2009 Portland GSA Annual Meeting (18-21 October 2009)

Paper No. 14
Presentation Time: 11:30 AM

ANALYZING GEOSCIENTIFIC EXPERTISE THROUGH NOVEL APPLICATION OF COMMON TECHNOLOGIES


TURNER, Sheldon P., Geocognition Research Laboratory, 206 Natural Science Building, Michigan State University, East Lansing, MI 48824, LIBARKIN, Julie C., Department of Geological Sciences, Division of Science and Mathematics Education, Michigan State University, East Lansing, MI 48824, HAMBRICK, D. Zachary, Department of Psychology, Michigan State University, 320 Psychology Building, East Lansing, MI 48824 and PETCOVIC, Heather L., Department of Geosciences and The Mallinson Institute for Science Education, Western Michigan University, 1903 W Michigan Ave, Kalamazoo, MI 49008-5241, turne184@msu.edu

The geoscience community holds many assumptions about the nature of expertise as it relates to experience, spatial ability, and knowledge.
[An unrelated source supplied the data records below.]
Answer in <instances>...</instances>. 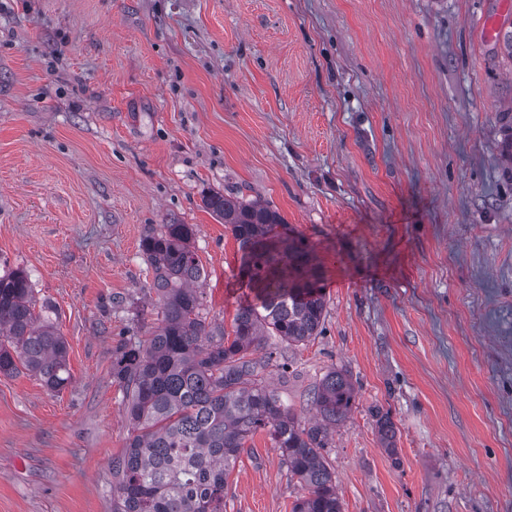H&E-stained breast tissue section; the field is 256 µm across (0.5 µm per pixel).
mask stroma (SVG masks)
<instances>
[{"label":"stroma","mask_w":512,"mask_h":512,"mask_svg":"<svg viewBox=\"0 0 512 512\" xmlns=\"http://www.w3.org/2000/svg\"><path fill=\"white\" fill-rule=\"evenodd\" d=\"M504 8L0 0V270L28 275L73 376H0V512H111L112 352L160 319L147 228L194 226L208 323L253 301L208 190L276 209L321 266L322 334L270 339L268 379L305 422L351 376L324 452L343 512H512V57L481 34ZM304 493L260 431L224 512ZM372 413L373 416L376 417V424L378 427V434L382 447L391 456L395 457L394 461L396 463L400 462L396 441L397 431L390 413L388 411L382 412L378 407L373 408Z\"/></svg>","instance_id":"obj_1"}]
</instances>
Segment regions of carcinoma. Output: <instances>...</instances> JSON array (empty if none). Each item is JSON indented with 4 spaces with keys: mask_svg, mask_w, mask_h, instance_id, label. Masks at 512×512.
<instances>
[{
    "mask_svg": "<svg viewBox=\"0 0 512 512\" xmlns=\"http://www.w3.org/2000/svg\"><path fill=\"white\" fill-rule=\"evenodd\" d=\"M203 204L239 243L240 272L256 302L237 309L229 333L207 324L194 225L146 230L140 248L154 274L162 322L146 341L132 336L112 353L129 426L125 448L112 458V512H224L227 477L260 430L307 490L293 512H342L323 451L331 427L355 404L351 378L334 370L315 386V418L307 424L264 381L273 359L269 338L303 344L322 332L326 301L316 287L317 259L302 239L275 233L284 220L266 204L233 192H210ZM35 308L25 272H1L0 374L22 368L60 392L71 382L68 343ZM372 413L382 447L400 463L390 413Z\"/></svg>",
    "mask_w": 512,
    "mask_h": 512,
    "instance_id": "1",
    "label": "carcinoma"
}]
</instances>
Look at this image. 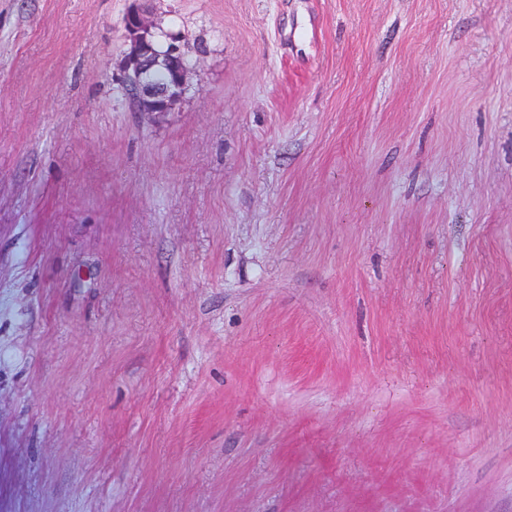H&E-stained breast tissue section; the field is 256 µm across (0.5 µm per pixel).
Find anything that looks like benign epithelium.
Wrapping results in <instances>:
<instances>
[{
	"mask_svg": "<svg viewBox=\"0 0 512 512\" xmlns=\"http://www.w3.org/2000/svg\"><path fill=\"white\" fill-rule=\"evenodd\" d=\"M150 2L132 0L123 17L122 89L137 112H173L192 89L190 76L196 61L181 35L168 38L162 51L153 47L150 37L156 26L150 17Z\"/></svg>",
	"mask_w": 512,
	"mask_h": 512,
	"instance_id": "1",
	"label": "benign epithelium"
}]
</instances>
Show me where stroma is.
Here are the masks:
<instances>
[{"instance_id":"obj_1","label":"stroma","mask_w":512,"mask_h":512,"mask_svg":"<svg viewBox=\"0 0 512 512\" xmlns=\"http://www.w3.org/2000/svg\"><path fill=\"white\" fill-rule=\"evenodd\" d=\"M0 0V512H512V0ZM132 2L123 17L121 87L137 112H174L192 89L196 61L186 50L185 36L169 37L165 49L157 51L150 40L156 33L148 7L151 0Z\"/></svg>"}]
</instances>
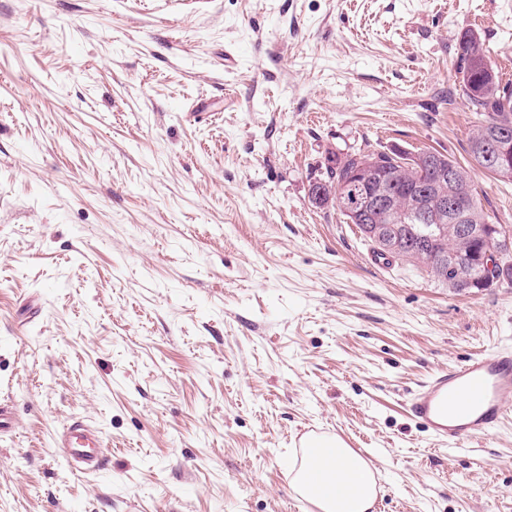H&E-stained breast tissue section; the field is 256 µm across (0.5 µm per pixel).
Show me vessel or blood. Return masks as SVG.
<instances>
[{
  "label": "vessel or blood",
  "mask_w": 512,
  "mask_h": 512,
  "mask_svg": "<svg viewBox=\"0 0 512 512\" xmlns=\"http://www.w3.org/2000/svg\"><path fill=\"white\" fill-rule=\"evenodd\" d=\"M511 394L512 349L499 347L437 371L411 396L408 410L434 439L463 448L472 438L496 431L512 407ZM52 442L67 464L89 473L101 468L103 438L83 422L57 432Z\"/></svg>",
  "instance_id": "obj_1"
}]
</instances>
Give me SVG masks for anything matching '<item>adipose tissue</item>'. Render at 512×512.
Listing matches in <instances>:
<instances>
[{
	"mask_svg": "<svg viewBox=\"0 0 512 512\" xmlns=\"http://www.w3.org/2000/svg\"><path fill=\"white\" fill-rule=\"evenodd\" d=\"M292 485L318 512H371L376 497L371 461L337 437L313 440L293 472Z\"/></svg>",
	"mask_w": 512,
	"mask_h": 512,
	"instance_id": "obj_1",
	"label": "adipose tissue"
}]
</instances>
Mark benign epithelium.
Here are the masks:
<instances>
[{"label":"benign epithelium","mask_w":512,"mask_h":512,"mask_svg":"<svg viewBox=\"0 0 512 512\" xmlns=\"http://www.w3.org/2000/svg\"><path fill=\"white\" fill-rule=\"evenodd\" d=\"M473 151L477 166L491 167L503 179L512 178V143L507 138H492L483 131L475 137ZM426 163L437 166L440 176L432 188L425 191L413 178L400 177L368 166L361 172L358 188L344 187L336 191L316 188L311 192V200L316 204L327 196L342 214L352 217L380 211L395 215H426L435 225L428 228L423 238L433 244L440 243L450 227L456 230L463 242L485 236L486 227L477 223L467 204V197L462 193L448 195V186L456 185L458 173L443 168L434 158L426 159ZM370 229L380 245L400 249L403 225L373 224ZM510 250L511 242L501 246L493 241V237L487 238L482 257L484 278L479 282L480 287L490 288L498 282V269L503 267V260ZM466 259L467 255L462 249L442 254L435 267V275L444 281L451 280L462 289L472 287L473 281L464 270Z\"/></svg>","instance_id":"benign-epithelium-1"}]
</instances>
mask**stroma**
I'll return each mask as SVG.
<instances>
[{
    "instance_id": "1",
    "label": "stroma",
    "mask_w": 512,
    "mask_h": 512,
    "mask_svg": "<svg viewBox=\"0 0 512 512\" xmlns=\"http://www.w3.org/2000/svg\"><path fill=\"white\" fill-rule=\"evenodd\" d=\"M467 32L512 82V0H0V512H304L312 432L373 462L375 512H512V414L449 452L407 411L512 348V287L376 264L309 198L334 153L466 162ZM78 418L92 474L51 446Z\"/></svg>"
}]
</instances>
These assumptions, which are built into current educational models, should undergo the same scientific scrutiny as the geologic concepts they are used to teach. Unlike the traditional geoscience disciplines such as petrology and paleontology, the blooming field of geocognition still lacks standardized instruments for research. Well-known and widespread software packages were adapted from other disciplines to tackle this problem of standardization. In addition, new tools need to be developed that provide reliable and valid mechanisms for capturing and analyzing cognitive processes related to Earth understanding. Microsoft Office and a Tablet PC are the platform for data collection, and ESRI’s ArcGIS provides the tools needed for analysis. With these tools, we can test a subject’s experience, content knowledge, visualization ability, working memory capacity, and geologic spatial ability in about an hour. Microsoft PowerPoint quickly captures and stores a subject’s answers to psychometric tests in addition to recording sketches made during a recall task. Geographical Information Systems then allow us to precisely evaluate subject sketches based on the original recall task, as well as compare sketches across subjects. A simple add-on for PowerPoint through TechSmith’s Camtasia Studio (a common video editing software package) also records a video of the drawing process, providing precise information about hesitations and decisions made by subjects. Analyses of these drawings and videos in GIS provide initial data needed to build a scientific model of “geoscientific expertise.” By using the same software that expert geoscientists use to perform spatial analysis of geological settings, we can start to understand those same experts’ own spatial abilities within their discipline. These tools offer geocognition researchers a mobile lab station, with the ability to take the experiments to the subjects, whether in an office, a lab, or the field.